A patent filed by Google indicates that the company is working on a motion-control system that takes advantage of front-facing cameras in smartphones and tablets.
A patent filing made public last week suggests that Google is working to turn a device's front-facing camera into a motion-input system, allowing consumers to use gestures instead of greasing up the screen with fingerprints. If granted, the company could reportedly take this patent down several avenues, including incorporating the technology into Android itself, saving the tech for Motorola, or hording the patent for use against rivals Apple and Microsoft.
The submission, titled Use camera to augment input for portable electronic device, describes a method of controlling a portable electronic device including an image capturing device. The method comprises of "detecting, via the image capturing device, motions of an object over the image capturing device; determining a type of the detected motions using timing information related to the detected motions, the timing information comprising duration of at least one of the detected motions; and controlling the portable electronic device based on the determined motion type."
The patent indicates that human fingers are making gestures by "single tapping, double tapping, hovering, holding and swiping." These gestures could trigger phone calls, allow users to navigate through photos, music and videos, swipe through the internet and more.

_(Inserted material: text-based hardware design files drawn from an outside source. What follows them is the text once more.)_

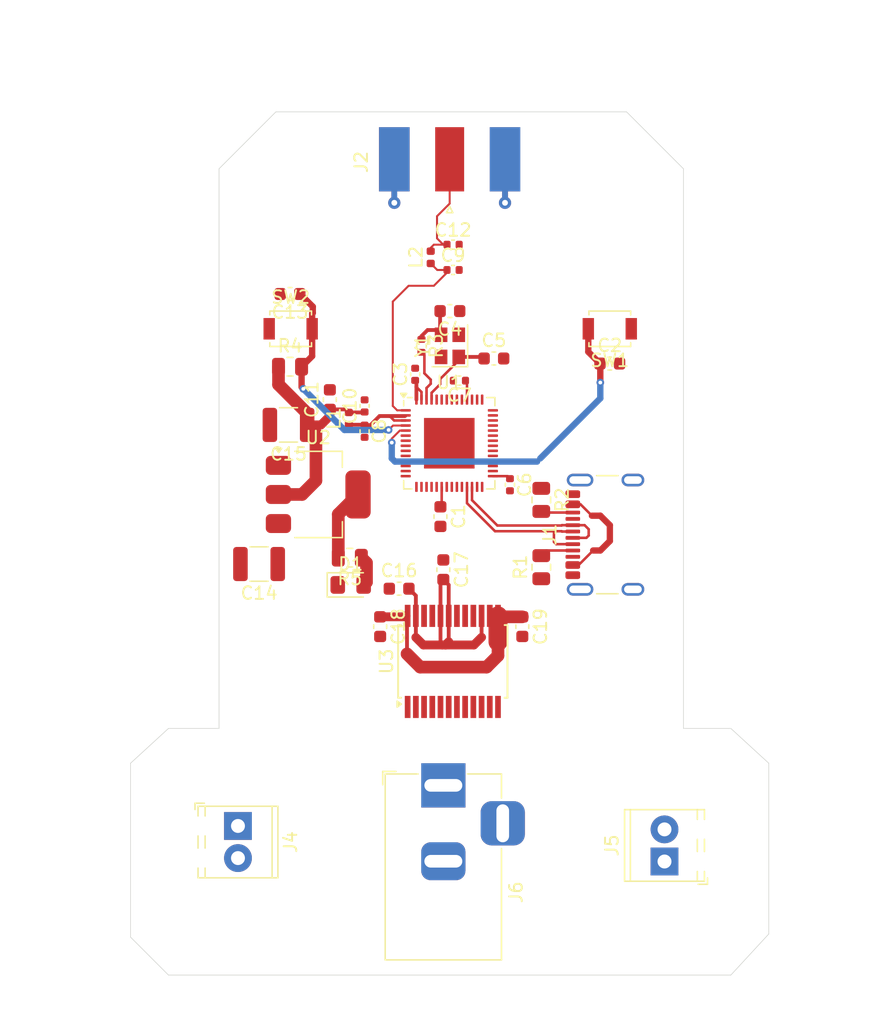
<source format=kicad_pcb>
(kicad_pcb
	(version 20240108)
	(generator "pcbnew")
	(generator_version "8.0")
	(general
		(thickness 1.6)
		(legacy_teardrops no)
	)
	(paper "A4")
	(layers
		(0 "F.Cu" signal)
		(1 "In1.Cu" power)
		(2 "In2.Cu" signal)
		(31 "B.Cu" signal)
		(32 "B.Adhes" user "B.Adhesive")
		(33 "F.Adhes" user "F.Adhesive")
		(34 "B.Paste" user)
		(35 "F.Paste" user)
		(36 "B.SilkS" user "B.Silkscreen")
		(37 "F.SilkS" user "F.Silkscreen")
		(38 "B.Mask" user)
		(39 "F.Mask" user)
		(40 "Dwgs.User" user "User.Drawings")
		(41 "Cmts.User" user "User.Comments")
		(42 "Eco1.User" user "User.Eco1")
		(43 "Eco2.User" user "User.Eco2")
		(44 "Edge.Cuts" user)
		(45 "Margin" user)
		(46 "B.CrtYd" user "B.Courtyard")
		(47 "F.CrtYd" user "F.Courtyard")
		(48 "B.Fab" user)
		(49 "F.Fab" user)
		(50 "User.1" user)
		(51 "User.2" user)
		(52 "User.3" user)
		(53 "User.4" user)
		(54 "User.5" user)
		(55 "User.6" user)
		(56 "User.7" user)
		(57 "User.8" user)
		(58 "User.9" user)
	)
	(setup
		(stackup
			(layer "F.SilkS"
				(type "Top Silk Screen")
			)
			(layer "F.Paste"
				(type "Top Solder Paste")
			)
			(layer "F.Mask"
				(type "Top Solder Mask")
				(thickness 0.01)
			)
			(layer "F.Cu"
				(type "copper")
				(thickness 0.035)
			)
			(layer "dielectric 1"
				(type "prepreg")
				(thickness 0.1)
				(material "FR4")
				(epsilon_r 4.5)
				(loss_tangent 0.02)
			)
			(layer "In1.Cu"
				(type "copper")
				(thickness 0.035)
			)
			(layer "dielectric 2"
				(type "core")
				(thickness 1.24)
				(material "FR4")
				(epsilon_r 4.5)
				(loss_tangent 0.02)
			)
			(layer "In2.Cu"
				(type "copper")
				(thickness 0.035)
			)
			(layer "dielectric 3"
				(type "prepreg")
				(thickness 0.1)
				(material "FR4")
				(epsilon_r 4.5)
				(loss_tangent 0.02)
			)
			(layer "B.Cu"
				(type "copper")
				(thickness 0.035)
			)
			(layer "B.Mask"
				(type "Bottom Solder Mask")
				(thickness 0.01)
			)
			(layer "B.Paste"
				(type "Bottom Solder Paste")
			)
			(layer "B.SilkS"
				(type "Bottom Silk Screen")
			)
			(copper_finish "None")
			(dielectric_constraints no)
		)
		(pad_to_mask_clearance 0)
		(allow_soldermask_bridges_in_footprints no)
		(pcbplotparams
			(layerselection 0x00010fc_ffffffff)
			(plot_on_all_layers_selection 0x0000000_00000000)
			(disableapertmacros no)
			(usegerberextensions no)
			(usegerberattributes yes)
			(usegerberadvancedattributes yes)
			(creategerberjobfile yes)
			(dashed_line_dash_ratio 12.000000)
			(dashed_line_gap_ratio 3.000000)
			(svgprecision 4)
			(plotframeref no)
			(viasonmask no)
			(mode 1)
			(useauxorigin no)
			(hpglpennumber 1)
			(hpglpenspeed 20)
			(hpglpendiameter 15.000000)
			(pdf_front_fp_property_popups yes)
			(pdf_back_fp_property_popups yes)
			(dxfpolygonmode yes)
			(dxfimperialunits yes)
			(dxfusepcbnewfont yes)
			(psnegative no)
			(psa4output no)
			(plotreference yes)
			(plotvalue yes)
			(plotfptext yes)
			(plotinvisibletext no)
			(sketchpadsonfab no)
			(subtractmaskfromsilk no)
			(outputformat 1)
			(mirror no)
			(drillshape 1)
			(scaleselection 1)
			(outputdirectory "")
		)
	)
	(net 0 "")
	(net 1 "GND")
	(net 2 "+3.3V")
	(net 3 "IO0")
	(net 4 "Net-(C4-Pad2)")
	(net 5 "Net-(U1-XTAL_N)")
	(net 6 "+3.3VA")
	(net 7 "Net-(U1-LNA_IN)")
	(net 8 "Net-(J2-In)")
	(net 9 "ENABLE")
	(net 10 "Vin")
	(net 11 "Net-(D1-A)")
	(net 12 "Net-(J1-CC1)")
	(net 13 "unconnected-(J1-SHIELD-PadS1)")
	(net 14 "unconnected-(J1-SBU1-PadA8)")
	(net 15 "D+")
	(net 16 "unconnected-(J1-SHIELD-PadS1)_0")
	(net 17 "unconnected-(J1-SBU2-PadB8)")
	(net 18 "Net-(J1-CC2)")
	(net 19 "unconnected-(J1-SHIELD-PadS1)_1")
	(net 20 "unconnected-(J1-SHIELD-PadS1)_2")
	(net 21 "D-")
	(net 22 "Net-(J4-Pin_1)")
	(net 23 "Net-(J4-Pin_2)")
	(net 24 "Net-(J5-Pin_1)")
	(net 25 "Net-(J5-Pin_2)")
	(net 26 "Net-(U1-XTAL_P)")
	(net 27 "unconnected-(U1-SPICS1-Pad28)")
	(net 28 "unconnected-(U1-GPIO1-Pad6)")
	(net 29 "unconnected-(U1-GPIO12-Pad17)")
	(net 30 "unconnected-(U1-GPIO11-Pad16)")
	(net 31 "unconnected-(U1-GPIO13-Pad18)")
	(net 32 "unconnected-(U1-GPIO14-Pad19)")
	(net 33 "unconnected-(U1-XTAL_32K_P-Pad21)")
	(net 34 "unconnected-(U1-GPIO10-Pad15)")
	(net 35 "unconnected-(U1-SPICLK_P-Pad37)")
	(net 36 "unconnected-(U1-SPICS0-Pad32)")
	(net 37 "unconnected-(U1-GPIO37-Pad42)")
	(net 38 "unconnected-(U1-GPIO46-Pad52)")
	(net 39 "unconnected-(U1-GPIO4-Pad9)")
	(net 40 "unconnected-(U1-SPID-Pad35)")
	(net 41 "unconnected-(U1-MTCK-Pad44)")
	(net 42 "unconnected-(U1-GPIO33-Pad38)")
	(net 43 "unconnected-(U1-MTDO-Pad45)")
	(net 44 "unconnected-(U1-SPIHD-Pad30)")
	(net 45 "unconnected-(U1-GPIO36-Pad41)")
	(net 46 "unconnected-(U1-MTMS-Pad48)")
	(net 47 "unconnected-(U1-MTDI-Pad47)")
	(net 48 "unconnected-(U1-GPIO35-Pad40)")
	(net 49 "unconnected-(U1-GPIO34-Pad39)")
	(net 50 "unconnected-(U1-GPIO2-Pad7)")
	(net 51 "unconnected-(U1-GPIO8-Pad13)")
	(net 52 "unconnected-(U1-U0RXD-Pad50)")
	(net 53 "unconnected-(U1-SPIWP-Pad31)")
	(net 54 "unconnected-(U1-GPIO5-Pad10)")
	(net 55 "unconnected-(U1-GPIO17-Pad23)")
	(net 56 "unconnected-(U1-GPIO38-Pad43)")
	(net 57 "unconnected-(U1-GPIO45-Pad51)")
	(net 58 "unconnected-(U1-XTAL_32K_N-Pad22)")
	(net 59 "unconnected-(U1-GPIO21-Pad27)")
	(net 60 "unconnected-(U1-SPICLK_N-Pad36)")
	(net 61 "unconnected-(U1-GPIO3-Pad8)")
	(net 62 "unconnected-(U1-GPIO7-Pad12)")
	(net 63 "unconnected-(U1-GPIO6-Pad11)")
	(net 64 "unconnected-(U1-SPIQ-Pad34)")
	(net 65 "unconnected-(U1-SPICLK-Pad33)")
	(net 66 "unconnected-(U1-GPIO9-Pad14)")
	(net 67 "unconnected-(U1-U0TXD-Pad49)")
	(net 68 "unconnected-(U1-GPIO18-Pad24)")
	(net 69 "AIN_1")
	(net 70 "BIN_2")
	(net 71 "BIN_1")
	(net 72 "AIN_2")
	(footprint "Capacitor_SMD:C_0603_1608Metric" (layer "F.Cu") (at 146.08 90.55))
	(footprint "Capacitor_SMD:C_0402_1005Metric" (layer "F.Cu") (at 150.35 65.35))
	(footprint "Capacitor_SMD:C_0603_1608Metric" (layer "F.Cu") (at 140.6 75.6 90))
	(footprint "Capacitor_SMD:C_0603_1608Metric" (layer "F.Cu") (at 149.58 89.05 -90))
	(footprint "Crystal:Crystal_SMD_2520-4Pin_2.5x2.0mm" (layer "F.Cu") (at 150.1 71.35 90))
	(footprint "Capacitor_SMD:C_0402_1005Metric" (layer "F.Cu") (at 150.35 63.35))
	(footprint "Connector_BarrelJack:BarrelJack_Horizontal" (layer "F.Cu") (at 149.58 106.1 90))
	(footprint "Capacitor_SMD:C_0402_1005Metric" (layer "F.Cu") (at 147.35 73.6 90))
	(footprint "TerminalBlock_Phoenix:TerminalBlock_Phoenix_MPT-0,5-2-2.54_1x02_P2.54mm_Horizontal" (layer "F.Cu") (at 167.08 112.12 90))
	(footprint "Capacitor_SMD:C_0603_1608Metric" (layer "F.Cu") (at 150.1 68.6 180))
	(footprint "Capacitor_SMD:C_0603_1608Metric" (layer "F.Cu") (at 155.83 93.55 -90))
	(footprint "Package_DFN_QFN:QFN-56-1EP_7x7mm_P0.4mm_EP4x4mm" (layer "F.Cu") (at 150.05 79.05))
	(footprint "Button_Switch_SMD:SW_SPST_B3U-1000P" (layer "F.Cu") (at 162.75 70 180))
	(footprint "Capacitor_SMD:C_0402_1005Metric" (layer "F.Cu") (at 143.35 76.1 90))
	(footprint "Capacitor_SMD:C_0603_1608Metric" (layer "F.Cu") (at 149.35 84.85 -90))
	(footprint "Resistor_SMD:R_0805_2012Metric" (layer "F.Cu") (at 157.33 83.53 -90))
	(footprint "Inductor_SMD:L_0402_1005Metric" (layer "F.Cu") (at 148.58 64.35 90))
	(footprint "Connector_Coaxial:SMA_Molex_73251-1153_EdgeMount_Horizontal" (layer "F.Cu") (at 150.08 58.32 -90))
	(footprint "Resistor_SMD:R_0402_1005Metric" (layer "F.Cu") (at 147.85 71.35 -90))
	(footprint "Button_Switch_SMD:SW_SPST_B3U-1000P" (layer "F.Cu") (at 137.5 70))
	(footprint "Capacitor_SMD:C_0603_1608Metric" (layer "F.Cu") (at 162.75 72.749999))
	(footprint "Resistor_SMD:R_0805_2012Metric" (layer "F.Cu") (at 157.33 88.85 90))
	(footprint "TerminalBlock_Phoenix:TerminalBlock_Phoenix_MPT-0,5-2-2.54_1x02_P2.54mm_Horizontal" (layer "F.Cu") (at 133.33 109.31 -90))
	(footprint "Capacitor_SMD:C_0603_1608Metric" (layer "F.Cu") (at 137.45 67.25 180))
	(footprint "Capacitor_SMD:C_1210_3225Metric" (layer "F.Cu") (at 137.33 77.6 180))
	(footprint "Resistor_SMD:R_0805_2012Metric" (layer "F.Cu") (at 142.180001 88.1 180))
	(footprint "Capacitor_SMD:C_0603_1608Metric" (layer "F.Cu") (at 153.58 72.35))
	(footprint "Capacitor_SMD:C_0402_1005Metric" (layer "F.Cu") (at 154.85 82.33 -90))
	(footprint "Capacitor_SMD:C_1210_3225Metric" (layer "F.Cu") (at 135 88.6 180))
	(footprint "Package_TO_SOT_SMD:SOT-223-3_TabPin2" (layer "F.Cu") (at 139.680001 83.1))
	(footprint "Resistor_SMD:R_0805_2012Metric" (layer "F.Cu") (at 137.45 73))
	(footprint "Inductor_SMD:L_0402_1005Metric" (layer "F.Cu") (at 142.1 77.1 90))
	(footprint "Capacitor_SMD:C_0402_1005Metric" (layer "F.Cu") (at 143.35 78.1 -90))
	(footprint "Capacitor_SMD:C_0603_1608Metric" (layer "F.Cu") (at 144.58 93.55 -90))
	(footprint "Package_SO:SSOP-24_5.3x8.2mm_P0.65mm"
		(layer "F.Cu")
		(uuid "ed5ecbbe-f2a7-439e-8d67-c35d847cdc1c")
		(at 150.33 96.3 90)
		(descr "24-Lead Plastic Shrink Small Outline (SS)-5.30 mm Body [SSOP] (see Microchip Packaging Specification 00000049BS.pdf)")
		(tags "SSOP 0.65")
		(property "Reference" "U3"
			(at 0 -5.250001 -90)
			(layer "F.SilkS")
			(uuid "ac9b6e0e-954c-4f34-b205-dc0114e9798a")
			(effects
				(font
					(size 1 1)
					(thickness 0.15)
				)
			)
		)
		(property "Value" "TB6612FNG"
			(at 0 5.250001 -90)
			(layer "F.Fab")
			(uuid "9b532e7e-72d7-40bc-b5bc-a45f979217c4")
			(effects
				(font
					(size 1 1)
					(thickness 0.15)
				)
			)
		)
		(property "Footprint" "Package_SO:SSOP-24_5.3x8.2mm_P0.65mm"
			(at 0 0 90)
			(unlocked yes)
			(layer "F.Fab")
			(hide yes)
			(uuid "a31d9021-5acc-4e94-98a8-56da709192a7")
			(effects
				(font
					(size 1.27 1.27)
				)
			)
		)
		(property "Datasheet" "https://toshiba.semicon-storage.com/us/product/linear/motordriver/detail.TB6612FNG.html"
			(at 0 0 90)
			(unlocked yes)
			(layer "F.Fab")
			(hide yes)
			(uuid "3297b650-417a-4950-b00b-9c19ab971216")
			(effects
				(font
					(size 1.27 1.27)
				)
			)
		)
		(property "Description" "Driver IC for Dual DC motor, SSOP-24"
			(at 0 0 90)
			(unlocked yes)
			(layer "F.Fab")
			(hide yes)
			(uuid "a2ec00c6-529c-4b6a-b8dd-9ad726d97e6b")
			(effects
				(font
					(size 1.27 1.27)
				)
			)
		)
		(property ki_fp_filters "SSOP-24*5.3x8.2mm*P0.65mm*")
		(path "/e016edbf-2f04-49a7-ac0d-c811070ec900")
		(sheetname "Root")
		(sheetfile "esp_gari.kicad_sch")
		(attr smd)
		(fp_line
			(start 2.875 -4.325)
			(end 2.875 -4.1)
			(stroke
				(width 0.15)
				(type solid)
			)
			(layer "F.SilkS")
			(uuid "2be8331e-bd18-4a4c-a7f8-055cd74d21ed")
		)
		(fp_line
			(start -2.875 -4.325)
			(end 2.875 -4.325)
			(stroke
				(width 0.15)
				(type solid)
			)
			(layer "F.SilkS")
			(uuid "a23143ca-6e8d-43de-b40e-634015d7c182")
		)
		(fp_line
			(start -2.875 -4.325)
			(end -2.875 -4.1)
			(stroke
				(width 0.15)
				(type solid)
			)
			(layer "F.SilkS")
			(uuid "41b47637-d972-461a-b20b-cf68f6daa185")
		)
		(fp_line
			(start 2.875 4.325)
			(end 2.875 4.1)
			(stroke

... [91405 chars truncated]
</source>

The proposed system may even incorporate additional hardware like the microphone, the accelerometer, digital compass and other installed features.
"The system detects, through the image capturing device, motions of user finger over the image capturing device," reads the patent application. "The system determines a pattern of the detected motions using timing information related to the detected motions, and controls the portable electronic device based on the determined pattern. The system also receives inputs from other input devices associated with the portable electronic device, and controls the device based on combination of the determined pattern and the received inputs"
Google's system will use a combination of light and timing to determine what gesture and command is being used. The patent covers both physical touch against the device (as in clicking a virtual mouse button) and movement within the camera's range of sight as long as there is enough contrast in the captured frames to determine movement (meaning gesturing while standing in a dark closet is likely to fail).
"For example, the system may perform detecting and recognizing of the motion events based on illumination levels of images taken by the camera and timing information with regard to the motion events," the patents read. "By calculating the illumination level of an image received from the camera and comparing the illumination level with a predetermined threshold value, the system may determine that a release or a touch event has occurred. If the illumination level falls under the threshold value, an event of touching the camera has occurred."
While the patent uses the word "finger" throughout the filing, it also uses "object" when describing a method of input, possibly indicating that Google has more in mind than simply using finger-based motion input controls on tablets and smartphones. The patent seemingly backs up rumors that Google is currently working on a wearable augmented-reality computer -- aka a cool set of specs -- that features a front-facing camera for tracking hand and finger movements.
Based on the patent filing, it seems as though Google is taking advantage of front-facing cameras and building motion-sensing controls into Android. Google may also branch out and make this a standard feature in Android altogether, offering a native motion-sensing client for Google TV manufacturers. There's also that rumored entertainment system that may also take advantage of gestures as well.